ISTRUZIONI:
1 – Elenca tutti i titoli di film citati nella recensione.
2 – Riporta fedelmente il tratto della recensione che va da "Le sue sessioni" fino a "più a trovarlo.".

BRANO PROPOSTO:
□ □ □ □ □ □ □
La presenza di Naomi Watts non risolleva un thriller che si basa esclusivamente su un colpo di scena finale tanto imprevisto quanto assurdo
Shut In è per molti versi assimilabile ad un maldestro tentativo di seguire le orme precise di M. Night Shyamalan, ad opera però di persone la cui conoscenza della sua filmografia si basa soltanto sugli ultimi dieci minuti di Signs (il dossier). Si tratta di un thriller che inizia su ritmi melensi e passa l’ora successiva a trascinarsi, mentre racconta una storia composta di elementi presi in prestito all’ingrosso da altre fonti migliori, prima di arrivare al colpo di scena finale “scioccante” che è così ridicolmente concepito ed eseguito che ci si chiede come il regista abbia potuto per un attimo pensare di poter farla franca. Onestamente, la cosa più sorprendente dell’intera vicenda è che la brava Naomi Watts sia stata in qualche modo convinta ad esserne la protagonista, fatto che in questo caso non offre nessun particolare valore aggiunto.
Le sue sessioni via Skype con un altro strizzacervelli (Oliver Platt) non la stanno aiutando. Una notte, uno dei suoi pazienti più difficili, un ragazzino sordo di nome Tom (il Jacob Tremblay di Somnia) si palesa improvvisamente alla sua porta. Prima che possa fare qualcosa, lui sparisce altrettanto rapidamente nella fredda notte e non si riesce più a trovarlo.
Le ricerche di Tom proseguono alacremente, e Mary è così oppressa dal senso di colpa per quello che è successo che le sembra che intorno alla casa comincino ad accadere cose strane. Mentre il suo amico psichiatra le suggerisce che probabilmente stia soffrendo gli effetti della parasonnia come risultato di quanto successo con Stephen e Tom, lei è convinta che sia dovuto a cause di tutt’altro genere. Per fortuna una furiosa tempesta di ghiaccio sta per abbattersi sulla zona dove vive, perché assolutamente nulla di strano o bizzarro potrebbe accadere mentre si trova completamente tagliata fuori dal mondo giusto?
□ □ □ □ □ □ □
DATI FORNITI:

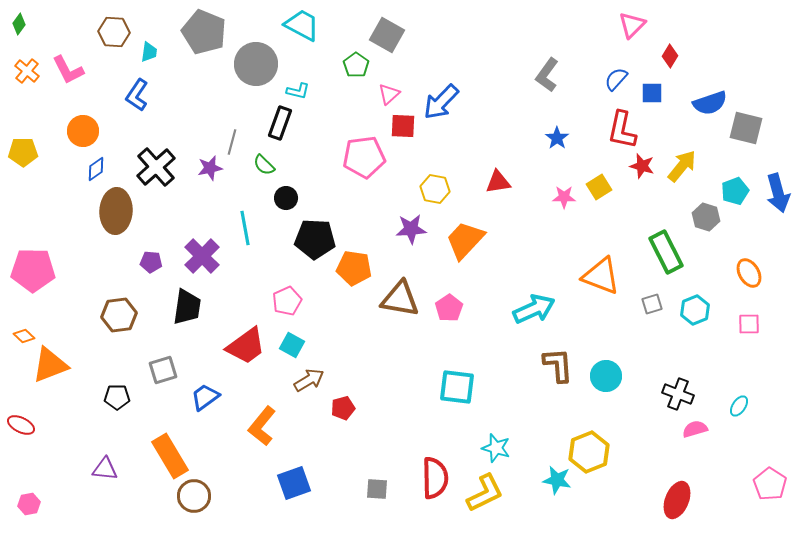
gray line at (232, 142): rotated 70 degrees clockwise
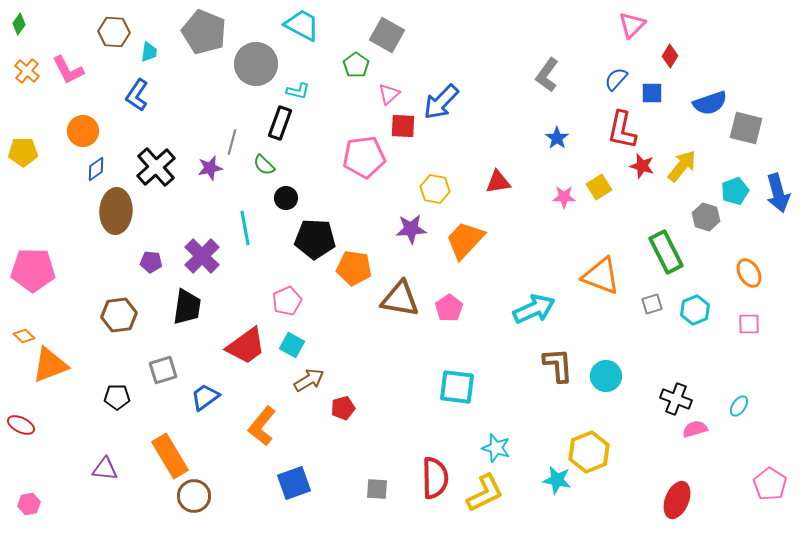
□ □ □ □ □ □ □
ELENCO SOLUZIONI:
1 – Shut In, Signs, Somnia

2 –
Le sue sessioni via Skype con un altro strizzacervelli (Oliver Platt) non la stanno aiutando. Una notte, uno dei suoi pazienti più difficili, un ragazzino sordo di nome Tom (il Jacob Tremblay di Somnia) si palesa improvvisamente alla sua porta. Prima che possa fare qualcosa, lui sparisce altrettanto rapidamente nella fredda notte e non si riesce più a trovarlo.